Abdullah Gül’ün “İyi şeyler olacak” sözlerine de yanıt veren Ayna, “İyi şeyler olacak’ demekle olmuyor. Bu miting bir ilktir, dikkate alın ve DTP üzerindeki operasyonları durdurun” dedi. Güney Afrika’da yaşanan Mandela örneğini veren Ayna, “Kürt sorununda çözüm istiyorsanız sayın Öcalan’ı muhatap almak zorundasınız. Diyalogla gururunuz incinmez. Hiç bir şey olmaz. Ölümleri durdurmanın gücü, çözümün gücü olur. O zaman iyi şeyler olur” diye konuştu.
Mitingde DTP temsilcilerinden ardından SODAP, ESP, SP, SDP, EMEP, EHP partisinden temsilciler de birer selamlama konuşması yaptılar.
Emine Ayna’dan sonra SODAP temsilcisi kürsüde yer aldı
SODAP adına söz alan Muzaffer Kaya konuşmasında şunları söyledi:
“Kürt sorununu çözümsüzlüğe itenler savaşın rantını yiyenlerse, onu gerçek ve adil bir çözüme kavuşturabilecek olanlar da bu savaşın yükünü sırtında taşıyanlardır; yani Türkiye’nin emekçileri ve yoksullarıdır. Çünkü savaştan en çok onlar zarar görmekte, onların sofrasından alınan pay silaha aktarılmakta ve çocukları ölüme gönderilmektedir.
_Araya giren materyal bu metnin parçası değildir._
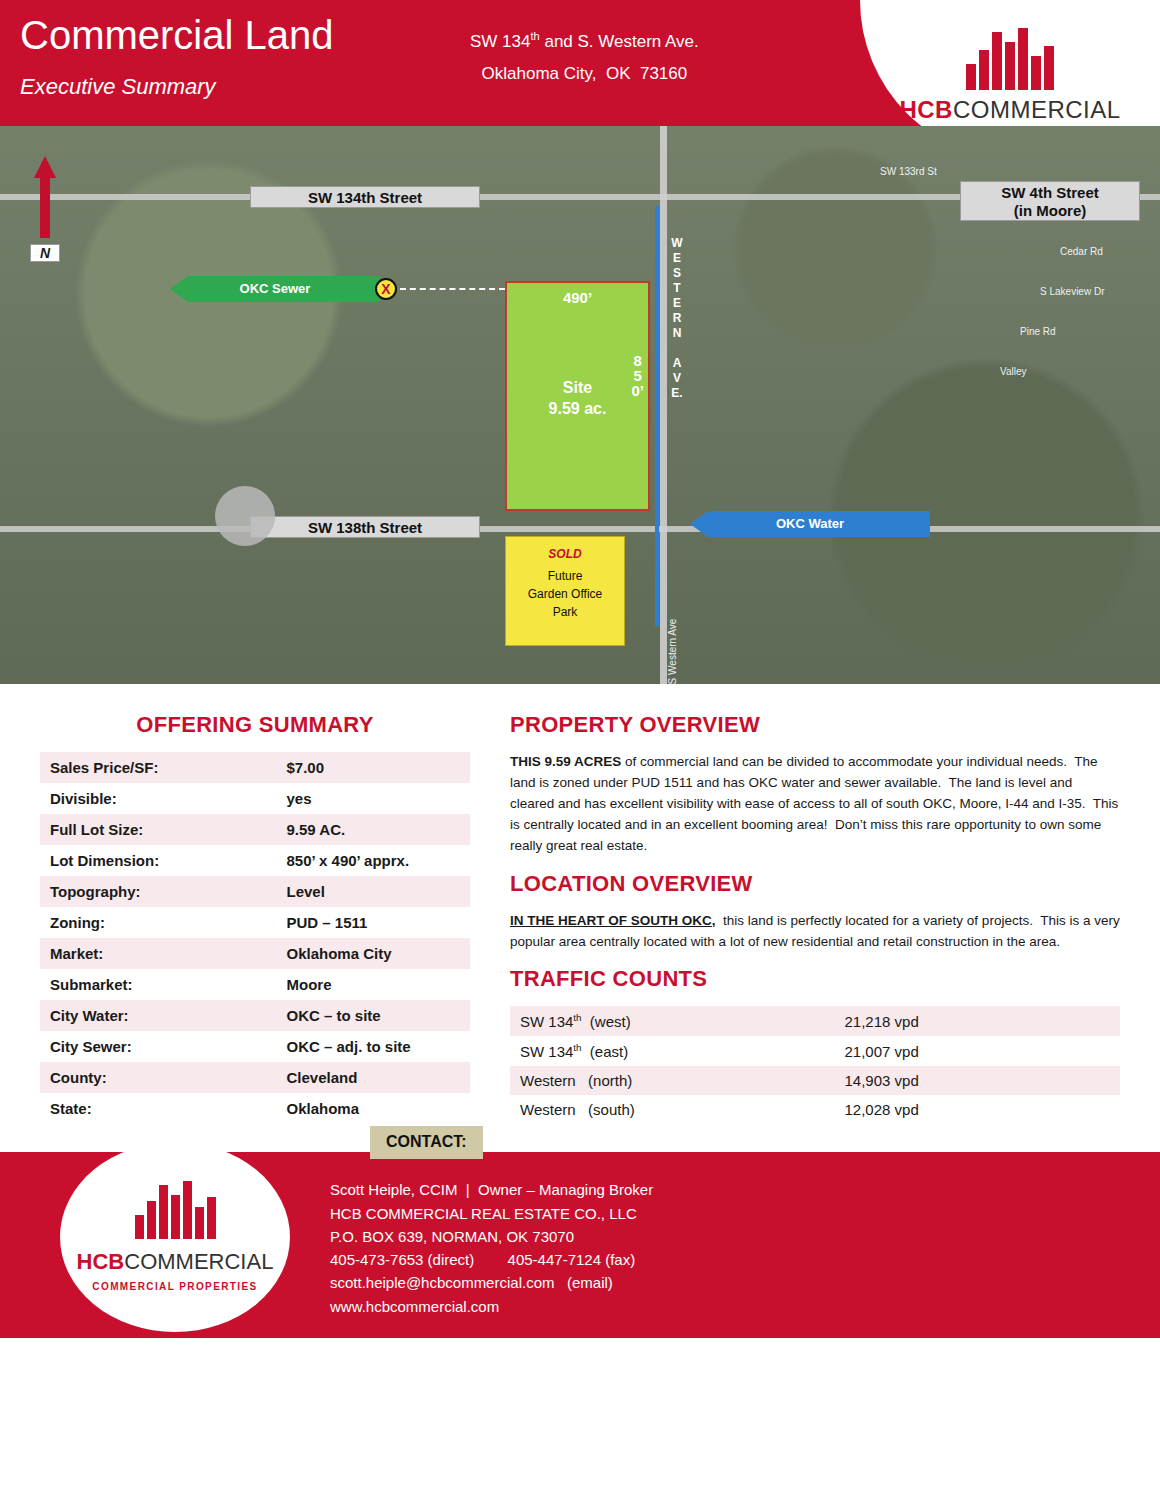Commercial Land
Executive Summary
SW 134th and S. Western Ave.
Oklahoma City, OK 73160
HCBCOMMERCIAL
COMMERCIAL PROPERTIES
SW 134th Street
SW 138th Street
SW 4th Street
(in Moore)
N
OKC Sewer
X
490’
8
5
0’
Site
9.59 ac.
W
E
S
T
E
R
N
A
V
E.
OKC Water
SOLD Future
Garden Office
Park
SW 133rd St
Cedar Rd
S Lakeview Dr
Pine Rd
Valley
S Western Ave
OFFERING SUMMARY
| Sales Price/SF: | $7.00 |
| Divisible: | yes |
| Full Lot Size: | 9.59 AC. |
| Lot Dimension: | 850’ x 490’ apprx. |
| Topography: | Level |
| Zoning: | PUD – 1511 |
| Market: | Oklahoma City |
| Submarket: | Moore |
| City Water: | OKC – to site |
| City Sewer: | OKC – adj. to site |
| County: | Cleveland |
| State: | Oklahoma |
PROPERTY OVERVIEW
THIS 9.59 ACRES of commercial land can be divided to accommodate your individual needs. The land is zoned under PUD 1511 and has OKC water and sewer available. The land is level and cleared and has excellent visibility with ease of access to all of south OKC, Moore, I-44 and I-35. This is centrally located and in an excellent booming area! Don’t miss this rare opportunity to own some really great real estate.
LOCATION OVERVIEW
IN THE HEART OF SOUTH OKC, this land is perfectly located for a variety of projects. This is a very popular area centrally located with a lot of new residential and retail construction in the area.
TRAFFIC COUNTS
| SW 134 th (west) | 21,218 vpd |
| SW 134 th (east) | 21,007 vpd |
| Western (north) | 14,903 vpd |
| Western (south) | 12,028 vpd |
CONTACT:
HCBCOMMERCIAL
COMMERCIAL PROPERTIES
Scott Heiple, CCIM | Owner – Managing Broker
HCB COMMERCIAL REAL ESTATE CO., LLC
P.O. BOX 639, NORMAN, OK 73070
405-473-7653 (direct) 405-447-7124 (fax)
scott.heiple@hcbcommercial.com (email)
www.hcbcommercial.com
Şunu unutmayalım ki Kürt sorununda kalıcı ve onurlu bir çözümü, Türkiye’nin siyasi rejiminde köklü, devrimsel nitelikte bir demokratik dönüşümün yaşanması anlamına gelir. Böylesine büyük bir dönüşümün gerçekleşmesinin tek yolu ise, sistemin mağdurlarının, kendi davalarını Kürt özgürlük davası ile birleştirmeleridir.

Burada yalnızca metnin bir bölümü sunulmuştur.